**PROVIDED TEXT:**

=-=-=-=-=

US20090180721A1

US20090180721A1 - Encoding Bearing Device and Rotating Machine

Info

Publication number: US20090180721A1
Application number: US11/884,220
Authority: US
Inventors: Stellario Barbera; Jean-Luc Gardelle; Armel-Louis Doyer; Francesco Gallucci
Original assignee: SKF AB
Current assignee: SKF AB
Priority date: 2005-02-15
Filing date: 2006-02-15
Publication date: 2009-07-16
Also published as: EP1848897A1; WO2006087469A1

Abstract

A rolling bearing device comprising two races 10, 11 able to rotate relative to one another and at least one seal 13 attached to one of the races and provided with an active portion 16 designed to interact with a sensor element to detect a parameter of rotation of the active portion, characterized in that it comprises, at least on one side of the rolling bearing, a groove 20 made in the outer race 10 and a groove 21 made in the inner race 11, said grooves being substantially coplanar, the seal 13 being mounted in one of the grooves of one of the races and interacting with at least a portion of the other groove of the other race in order to provide a dynamic seal.

Description

The present invention relates to a rolling bearing device fitted with an integrated encoder for the detection of the relative rotation between the races of the rolling bearing. It is therefore possible to detect a parameter of rotation such as the angular speed, the movement, the acceleration of a rotating element fixedly attached to the rotating race.
Document EP 0 890 753 shows, in FIG. 4, a rolling bearing whose inner race is fitted with a target seal mounted in a groove made on the inner race. The material used to produce the active portion of the magnetic encoding ring is an elastomer filled with ferrite and cannot provide an effective dynamic seal with the outer race. Specifically, an elastoferrite is a relatively rigid and abrasive material, not very suitable for providing a really effective friction seal, for example between a seal lip and its bearing surface, as is the case in FIG. 6. It is therefore necessary to add an additional seal or to use a bi-material seal in order to ensure an effective seal.
FIG. 7 shows a target seal comprising a metallic framework fitted into a cylindrical bearing surface of the outer rotating race and covered with two different materials, one providing the seal and the other forming the magnetic encoder for the generation of the signal.
Document JP 2004 011 827 also shows a target seal mounted on a cylindrical bearing surface of an inner rotating race, the material used to produce the active portion of the magnetic encoding ring being a synthetic material filled with ferrite with the same disadvantages as those mentioned above.

=-=-=-=-=

**WORK TO BE COMPLETED:** Continue the patent description of the encoding bearing device from the point where it stops. The listing after this text is not needed for the task.

=-=-=-=-=

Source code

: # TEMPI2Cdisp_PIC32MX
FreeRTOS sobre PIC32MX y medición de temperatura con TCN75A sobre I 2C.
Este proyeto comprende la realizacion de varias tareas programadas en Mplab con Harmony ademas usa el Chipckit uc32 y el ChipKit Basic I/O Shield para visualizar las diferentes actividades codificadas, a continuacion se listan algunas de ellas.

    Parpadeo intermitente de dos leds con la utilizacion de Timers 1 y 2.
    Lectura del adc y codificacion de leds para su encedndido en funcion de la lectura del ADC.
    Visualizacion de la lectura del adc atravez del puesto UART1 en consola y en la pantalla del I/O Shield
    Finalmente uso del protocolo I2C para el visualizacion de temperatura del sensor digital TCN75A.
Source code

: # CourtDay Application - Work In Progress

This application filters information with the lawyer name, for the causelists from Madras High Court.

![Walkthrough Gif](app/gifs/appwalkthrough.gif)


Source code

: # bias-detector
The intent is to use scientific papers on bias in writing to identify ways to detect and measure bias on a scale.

=-=-=-=-=

**OUTPUT:**
Document EP 0 375 019 shows a target seal mounted in a groove of the outer race of a rolling bearing using a magnetized framework to form a ring that is multipolar and covered with a flexible material forming a static seal with the groove of the outer race, and a dynamic friction seal with a bevel of the inner race. However, the inner race does not comprise means for anchoring an encoder seal on said race if the latter is the rotating race of the rolling bearing.
The main object of the invention is to produce a sealing device that is light, has a low production and installation cost and is provided with a phonic wheel or an encoder for the detection of the rotation of one race relative to the other.
The main object of the invention is to produce a multipurpose target rolling bearing, the target function and the sealing function being provided by a seal having both good static and good dynamic sealing characteristics.
The rolling bearing device comprises two races able to rotate relative to one another and at least one seal attached to one of the races and provided with an active portion designed to interact with an element for sensing a parameter of rotation of the active portion.
The device comprises, at least on one side of the rolling bearing, a groove made in the outer race and a groove made in the inner race. The grooves are substantially coplanar. The seal is mounted in one of the grooves of one of the races and interacts with at least a portion of the other groove of the other race in order to provide a dynamic seal.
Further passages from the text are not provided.